Nevada Democrats moved up the date of their caucuses in hopes of garnering greater attention from presidential candidates.

But as they prepare to hold caucuses Saturday, state party leaders are uncertain whether they'll get a single visit from Democratic front-runner John Kerry or his chief rivals.

Democratic National Committee Chairman Terry McAuliffe has said Nevada Democrats can expect to have visits from "two, maybe three" viable presidential candidates by Saturday.

But Kerry's schedule is planned only a few days in advance, and no Nevada visits were planned, spokesman Dag Vega said.

State Sen. Terry Care, Nevada co-chair for Kerry's campaign, was uncertain about Kerry's plans.

"I would love to see him (in Nevada)," Care told the Reno Gazette-Journal. "He has made it a practice to go into every state."

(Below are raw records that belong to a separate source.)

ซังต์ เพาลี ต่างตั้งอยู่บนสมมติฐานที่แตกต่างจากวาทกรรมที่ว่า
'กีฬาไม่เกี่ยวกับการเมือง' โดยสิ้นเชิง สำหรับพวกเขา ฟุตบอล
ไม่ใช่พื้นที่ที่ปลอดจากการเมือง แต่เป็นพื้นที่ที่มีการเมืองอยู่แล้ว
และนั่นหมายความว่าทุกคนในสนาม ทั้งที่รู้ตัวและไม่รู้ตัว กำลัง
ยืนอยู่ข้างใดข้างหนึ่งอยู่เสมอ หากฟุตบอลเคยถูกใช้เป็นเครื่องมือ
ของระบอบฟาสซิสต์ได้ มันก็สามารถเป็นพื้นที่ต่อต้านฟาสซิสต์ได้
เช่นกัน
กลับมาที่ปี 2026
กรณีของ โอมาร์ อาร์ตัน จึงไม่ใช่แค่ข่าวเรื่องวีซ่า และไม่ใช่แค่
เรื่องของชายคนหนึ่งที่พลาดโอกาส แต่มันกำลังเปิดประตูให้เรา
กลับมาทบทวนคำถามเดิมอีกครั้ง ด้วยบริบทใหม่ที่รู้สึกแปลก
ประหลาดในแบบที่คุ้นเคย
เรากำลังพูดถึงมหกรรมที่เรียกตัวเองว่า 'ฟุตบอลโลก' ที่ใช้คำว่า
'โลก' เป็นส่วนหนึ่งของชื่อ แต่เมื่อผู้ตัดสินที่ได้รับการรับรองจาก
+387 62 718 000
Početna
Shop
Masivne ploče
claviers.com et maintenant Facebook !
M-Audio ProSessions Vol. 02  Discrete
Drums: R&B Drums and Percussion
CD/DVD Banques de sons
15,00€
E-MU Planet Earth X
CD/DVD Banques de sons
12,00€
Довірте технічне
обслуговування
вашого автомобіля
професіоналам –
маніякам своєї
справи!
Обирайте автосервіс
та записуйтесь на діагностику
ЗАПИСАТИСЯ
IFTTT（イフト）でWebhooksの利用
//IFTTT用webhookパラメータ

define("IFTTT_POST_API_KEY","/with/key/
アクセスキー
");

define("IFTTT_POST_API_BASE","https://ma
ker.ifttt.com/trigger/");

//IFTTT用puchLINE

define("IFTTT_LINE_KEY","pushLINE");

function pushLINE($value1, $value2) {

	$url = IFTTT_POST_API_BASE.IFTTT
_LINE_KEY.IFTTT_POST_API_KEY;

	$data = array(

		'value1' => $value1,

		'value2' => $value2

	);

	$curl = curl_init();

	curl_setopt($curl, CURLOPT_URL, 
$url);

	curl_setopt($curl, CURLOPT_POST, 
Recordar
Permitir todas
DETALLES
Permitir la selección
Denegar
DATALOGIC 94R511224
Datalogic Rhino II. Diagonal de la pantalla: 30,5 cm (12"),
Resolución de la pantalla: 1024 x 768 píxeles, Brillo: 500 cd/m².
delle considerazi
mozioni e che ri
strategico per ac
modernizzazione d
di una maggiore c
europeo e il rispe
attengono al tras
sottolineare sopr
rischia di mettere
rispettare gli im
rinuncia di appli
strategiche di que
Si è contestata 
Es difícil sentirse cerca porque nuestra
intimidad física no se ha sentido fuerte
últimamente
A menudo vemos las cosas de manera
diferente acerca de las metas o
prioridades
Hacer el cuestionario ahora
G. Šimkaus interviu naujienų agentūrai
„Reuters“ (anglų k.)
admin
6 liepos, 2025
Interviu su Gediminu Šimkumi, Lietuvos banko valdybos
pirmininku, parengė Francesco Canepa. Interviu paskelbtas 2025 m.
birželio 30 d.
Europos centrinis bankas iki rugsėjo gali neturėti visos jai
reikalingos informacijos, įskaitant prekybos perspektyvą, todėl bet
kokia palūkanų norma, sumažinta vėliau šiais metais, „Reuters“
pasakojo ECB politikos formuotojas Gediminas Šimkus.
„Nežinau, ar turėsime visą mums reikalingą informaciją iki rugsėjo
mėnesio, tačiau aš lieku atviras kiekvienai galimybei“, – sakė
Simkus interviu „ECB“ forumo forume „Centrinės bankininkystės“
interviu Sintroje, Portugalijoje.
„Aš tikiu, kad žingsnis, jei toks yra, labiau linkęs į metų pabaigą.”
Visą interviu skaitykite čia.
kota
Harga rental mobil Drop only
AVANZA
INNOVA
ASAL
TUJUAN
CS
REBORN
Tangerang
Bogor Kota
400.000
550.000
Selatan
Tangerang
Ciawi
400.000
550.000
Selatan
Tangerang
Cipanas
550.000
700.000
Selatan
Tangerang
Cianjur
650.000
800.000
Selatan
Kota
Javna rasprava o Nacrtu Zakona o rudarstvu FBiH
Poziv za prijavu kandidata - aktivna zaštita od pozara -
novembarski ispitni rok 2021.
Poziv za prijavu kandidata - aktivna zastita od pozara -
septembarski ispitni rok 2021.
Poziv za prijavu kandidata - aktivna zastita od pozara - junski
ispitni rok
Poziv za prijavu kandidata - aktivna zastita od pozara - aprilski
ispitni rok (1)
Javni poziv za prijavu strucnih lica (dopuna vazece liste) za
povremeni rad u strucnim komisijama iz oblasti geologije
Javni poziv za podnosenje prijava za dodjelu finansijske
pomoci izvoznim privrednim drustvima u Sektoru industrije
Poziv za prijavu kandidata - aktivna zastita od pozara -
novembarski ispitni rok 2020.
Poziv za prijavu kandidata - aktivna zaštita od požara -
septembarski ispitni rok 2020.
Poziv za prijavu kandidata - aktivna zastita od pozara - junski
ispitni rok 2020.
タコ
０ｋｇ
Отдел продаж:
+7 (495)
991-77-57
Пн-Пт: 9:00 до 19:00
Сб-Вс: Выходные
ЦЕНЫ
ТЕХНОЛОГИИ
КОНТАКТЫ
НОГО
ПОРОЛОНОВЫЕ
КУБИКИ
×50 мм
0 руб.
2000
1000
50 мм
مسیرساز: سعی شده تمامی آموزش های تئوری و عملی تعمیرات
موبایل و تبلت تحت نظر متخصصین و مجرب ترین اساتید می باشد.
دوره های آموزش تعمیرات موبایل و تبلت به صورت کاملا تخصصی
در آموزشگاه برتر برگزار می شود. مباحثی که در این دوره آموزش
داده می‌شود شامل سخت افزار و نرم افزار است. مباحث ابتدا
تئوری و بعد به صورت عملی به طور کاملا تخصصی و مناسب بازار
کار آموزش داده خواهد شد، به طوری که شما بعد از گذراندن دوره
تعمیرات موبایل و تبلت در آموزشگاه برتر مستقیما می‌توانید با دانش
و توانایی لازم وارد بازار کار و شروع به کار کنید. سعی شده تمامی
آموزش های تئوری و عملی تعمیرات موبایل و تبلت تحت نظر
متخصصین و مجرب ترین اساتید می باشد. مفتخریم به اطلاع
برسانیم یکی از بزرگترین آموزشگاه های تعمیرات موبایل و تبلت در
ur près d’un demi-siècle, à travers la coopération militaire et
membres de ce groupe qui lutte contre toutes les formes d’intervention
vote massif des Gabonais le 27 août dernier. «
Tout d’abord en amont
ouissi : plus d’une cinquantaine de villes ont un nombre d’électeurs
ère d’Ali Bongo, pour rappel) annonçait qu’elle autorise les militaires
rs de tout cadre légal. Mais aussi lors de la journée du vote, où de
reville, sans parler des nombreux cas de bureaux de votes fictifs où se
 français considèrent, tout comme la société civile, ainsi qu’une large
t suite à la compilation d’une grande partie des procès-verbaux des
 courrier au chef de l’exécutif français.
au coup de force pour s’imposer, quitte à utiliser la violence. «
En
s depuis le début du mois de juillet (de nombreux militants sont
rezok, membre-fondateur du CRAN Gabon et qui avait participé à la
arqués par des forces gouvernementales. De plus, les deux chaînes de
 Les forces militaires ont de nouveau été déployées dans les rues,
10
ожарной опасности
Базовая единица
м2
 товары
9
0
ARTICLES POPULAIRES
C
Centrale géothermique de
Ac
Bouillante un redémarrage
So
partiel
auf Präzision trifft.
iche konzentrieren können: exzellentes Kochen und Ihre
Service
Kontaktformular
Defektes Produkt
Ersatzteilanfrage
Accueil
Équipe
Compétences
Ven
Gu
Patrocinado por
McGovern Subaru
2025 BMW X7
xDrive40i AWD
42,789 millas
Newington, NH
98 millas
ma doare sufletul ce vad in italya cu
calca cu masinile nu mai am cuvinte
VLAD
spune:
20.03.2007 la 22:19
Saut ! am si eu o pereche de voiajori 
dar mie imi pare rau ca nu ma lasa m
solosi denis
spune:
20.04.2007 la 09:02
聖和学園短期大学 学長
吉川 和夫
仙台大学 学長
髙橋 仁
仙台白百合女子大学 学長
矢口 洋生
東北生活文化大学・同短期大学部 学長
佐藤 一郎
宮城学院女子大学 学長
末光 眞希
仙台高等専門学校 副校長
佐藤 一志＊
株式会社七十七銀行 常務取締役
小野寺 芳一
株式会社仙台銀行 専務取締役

Other major Democratic candidates, retired Gen. Wesley Clark, former Vermont Gov. Howard Dean and North Carolina Sen. John Edwards, also had no immediate plans to visit Nevada this week.

Presidential candidates rarely spend much time in Nevada because it offers only five electoral votes, said David Damore, political science professor at the University of Nevada at Las Vegas.

"They didn't make it much of a destination site in 2000, either," he said.

Eric Herzik, political science professor at the University of Nevada, Reno, agreed: "Nevada will be bypassed by the candidates except for the classic tarmac politics" of fundraisers at McCarran International Airport in Las Vegas.

Damore isn't predicting a huge turnout for Nevada's caucuses, especially if Kerry wins Tuesday's primaries in Virginia and Tennessee.

Although Nevada's 37 delegates to the Democratic national convention aren't chosen until the state convention in April, a straw poll at the caucuses will indicate who has the most support.

Damore said the November election will be the real battle because Republicans hold only a slight edge over Democrats. Nevada has voted for the winner in the last three presidential elections.

The state's largest union has made no endorsement in the race so far.

"It's early in the game, and we'll end up supporting anybody who becomes the Democratic nominee," said Glen Arnato of Culinary Local 226 of Las Vegas.